Providence's One-Man-Band

A local artist layers sounds to deliver a dynamic perfomrance


Ben Walsh began playing music as a self-taught guitarist just out of college in Connecticut. After a brief interruption and a move to Providence, Walsh got himself a small looping sampler and immersed himself in the work of artists like Keller Williams and tUnE-yArDs. He became thoroughly interested in the idea of being able to create and perform drums, keyboards and guitars by sampling and triggering loops and sequences and the idea of “being my own band.” Inspired by Keller Williams’ stage setup of up to a dozen instruments, Walsh started playing out in Providence, conjuring up his own tunes out of layers of sampled and live instrumentation. “The audience gets to see and hear each song grow from a lone drumbeat to a full arrangement before their eyes,” says Ben.

While Ben admits one of his primary goals is to make people dance with his music, he also confesses a desire to make people think as well: “I want to use my music as a tool to make people stretch their thinking, to confront difficult and even unpleasant topics, to find purpose – something beyond romance, partying and earning a living.”

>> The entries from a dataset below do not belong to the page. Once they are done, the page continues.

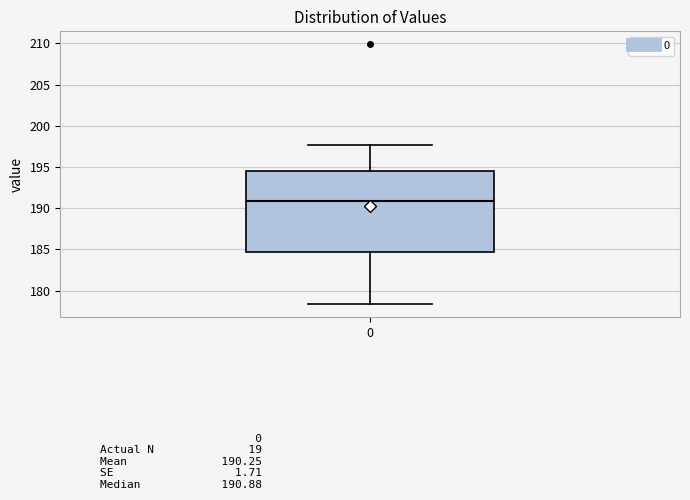

Transcribe this box plot: give where the median line is, the range the box spans, and where the two whiskers end, as read against the y-axis. The values are not printed on the chart, so give them approximately, as read against the axis.

median 191.0, box 184.5 to 194.5, whiskers 178.5 to 197.5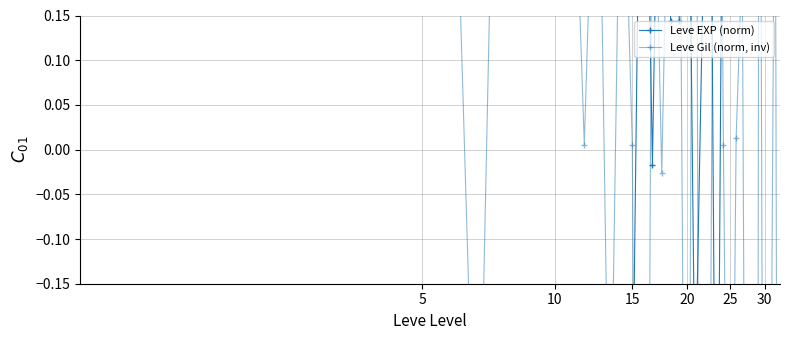

Is the value of Leve EXP (norm) at 13 greater than the value of Leve Gil (norm, inv) at 21?

No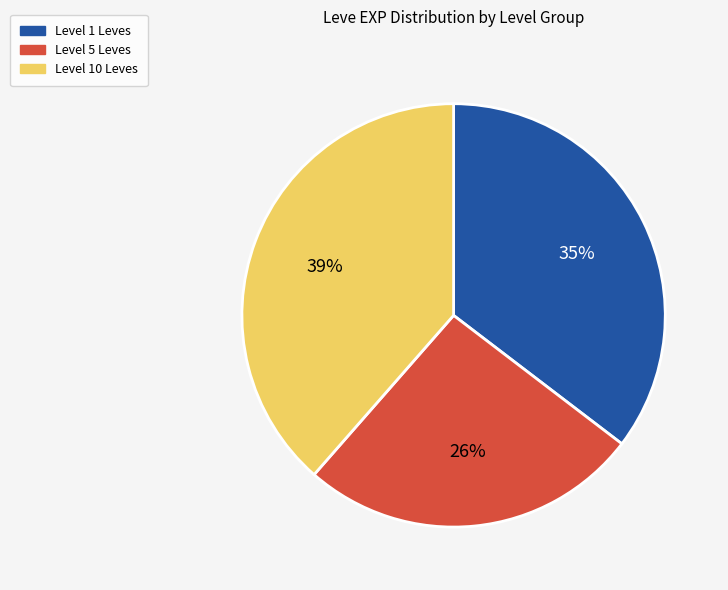

Is there a majority slice in this chart?

No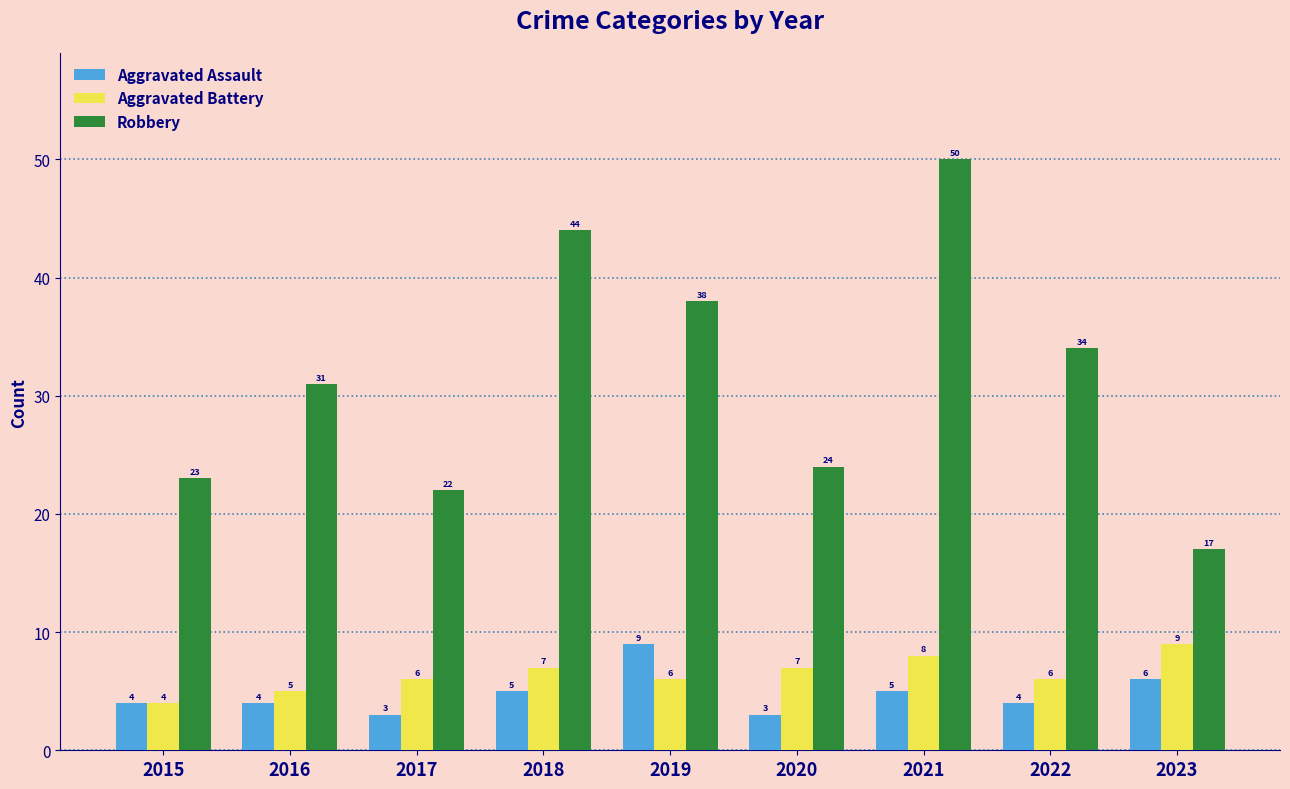

At which label does Aggravated Assault reach its peak?

2019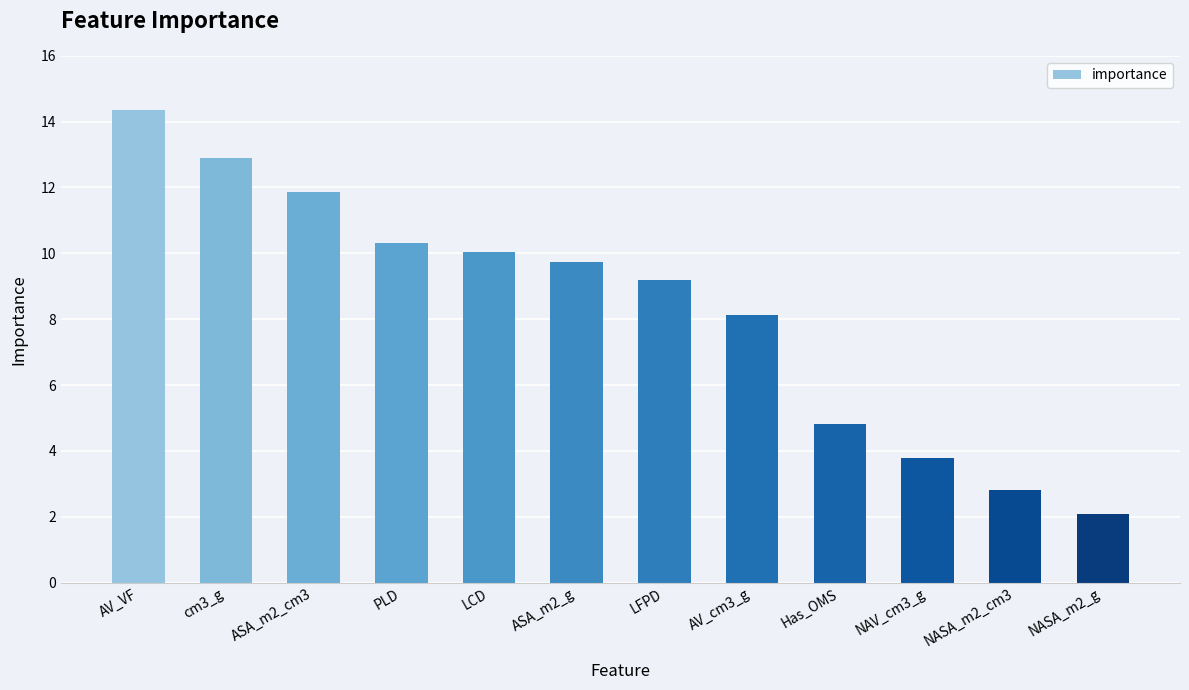

What is the label of the 12th bar from the right?

AV_VF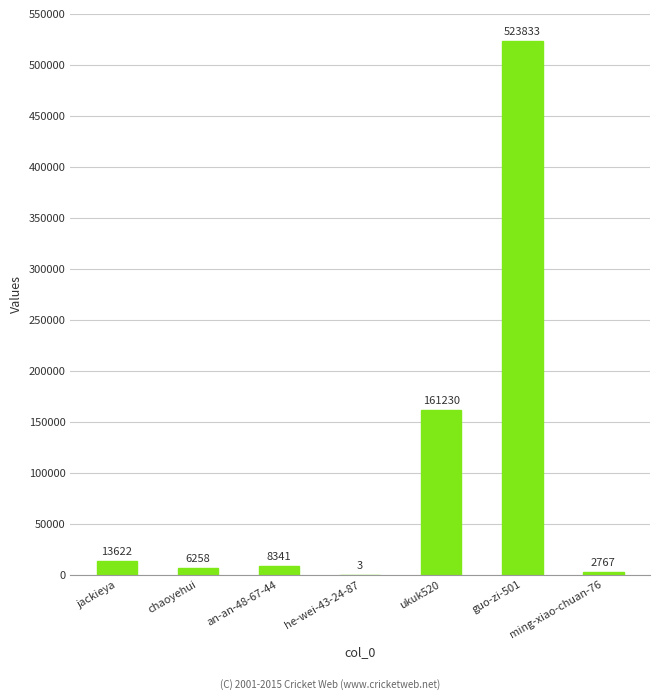

At which category does the chart reach its peak across all series?

guo-zi-501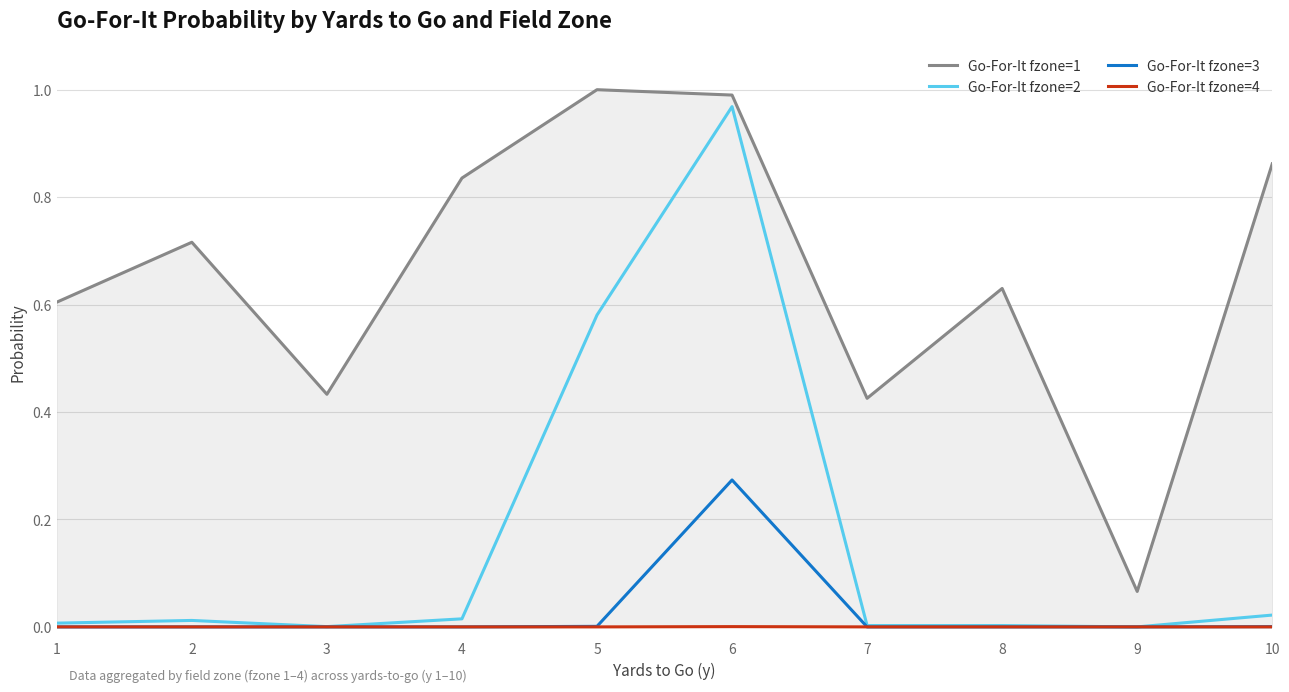

What is the difference between the maximum and second lowest values in the Go-For-It fzone=2 series?

1.0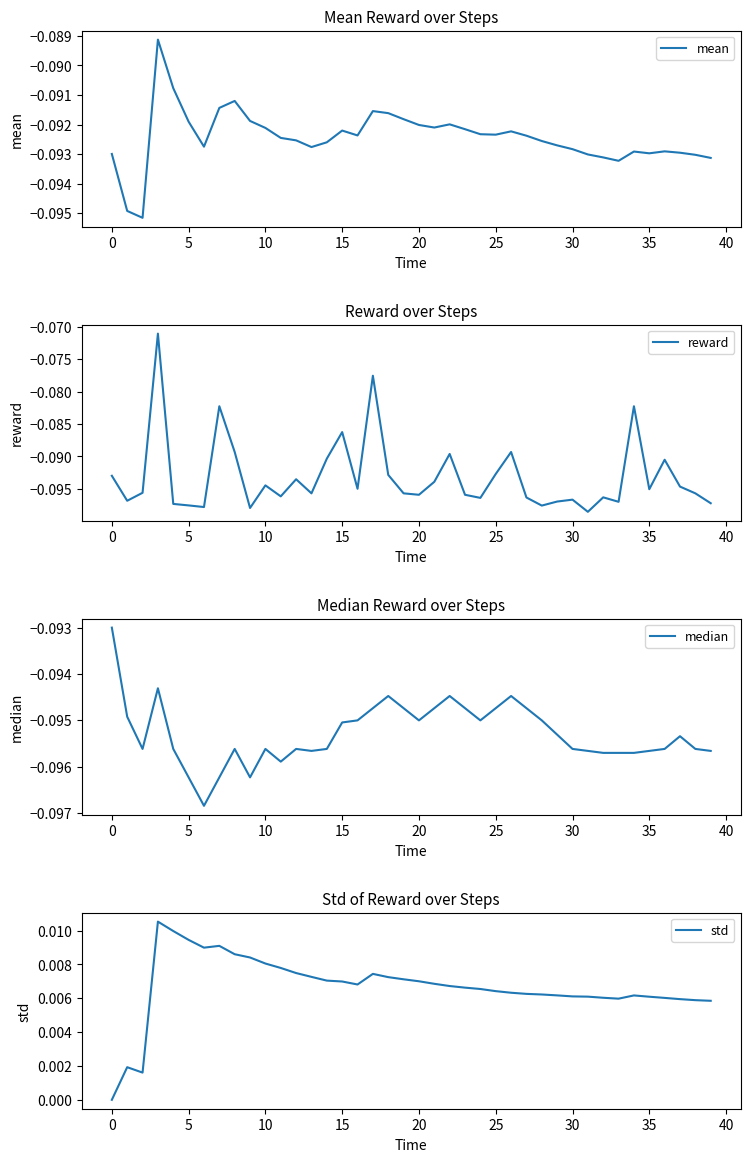

Is it true that std equals 0.0 at 27?

False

Lyrically, Ben Walsh’s songs are idiosyncratic vignettes littered with casually tossed off observations on the absurdities of modern existence. Not exactly a groundbreaking concept on paper, but when hypnotically chanted and infused with a wry sense of humor as on “No Guarantees”: When the hurricane comes/ You’ll be fine if you started with nothing. Or, on “Net Dating”: I’d like to see your data... Walsh manages to avoid dark-hearted cynicism in favor of a light airing of grievances.

Musically, Walsh fiddles around in a glitchy, electronic territory explored by the aforementioned Keller Williams and tUnE-yArDs but with a gentle, coasting voice akin to Death Cab’s Ben Gibbard. On “Nightlife” the track eases into existence with the barest of percussionary backgrounds along with a spare horse-trotting guitar line. Xylophone and multiple layered voices make up the body of the track. It plugs along quite nicely before fading out in washes of sound as gently as it arrived. “Net Dating” is a more conventional guitar driven indie rocker, with crunchy instrumentation, lackadaisical drums and a dirty, low fidelity aesthetic. Walsh dips back into 00s indie rock with “Kleenex 05,” with the driest of guitar sounds and fully quirked-out lyrics about the vague relationship between music and the products and sales that ride its coattails. “No Guarantees” is the clearest example of Walsh’s musical vision: a softly building track based around layered and hypnotic vocals set alight by a simple drum track and a spare piano. It’s also Walsh’s prettiest song by far and the best entry point into the strange and kaleidoscopic world of his music.

Ben Walsh’s self-titled debut is available online as well as Frog and Toad and Three Sisters on Providence’s East Side.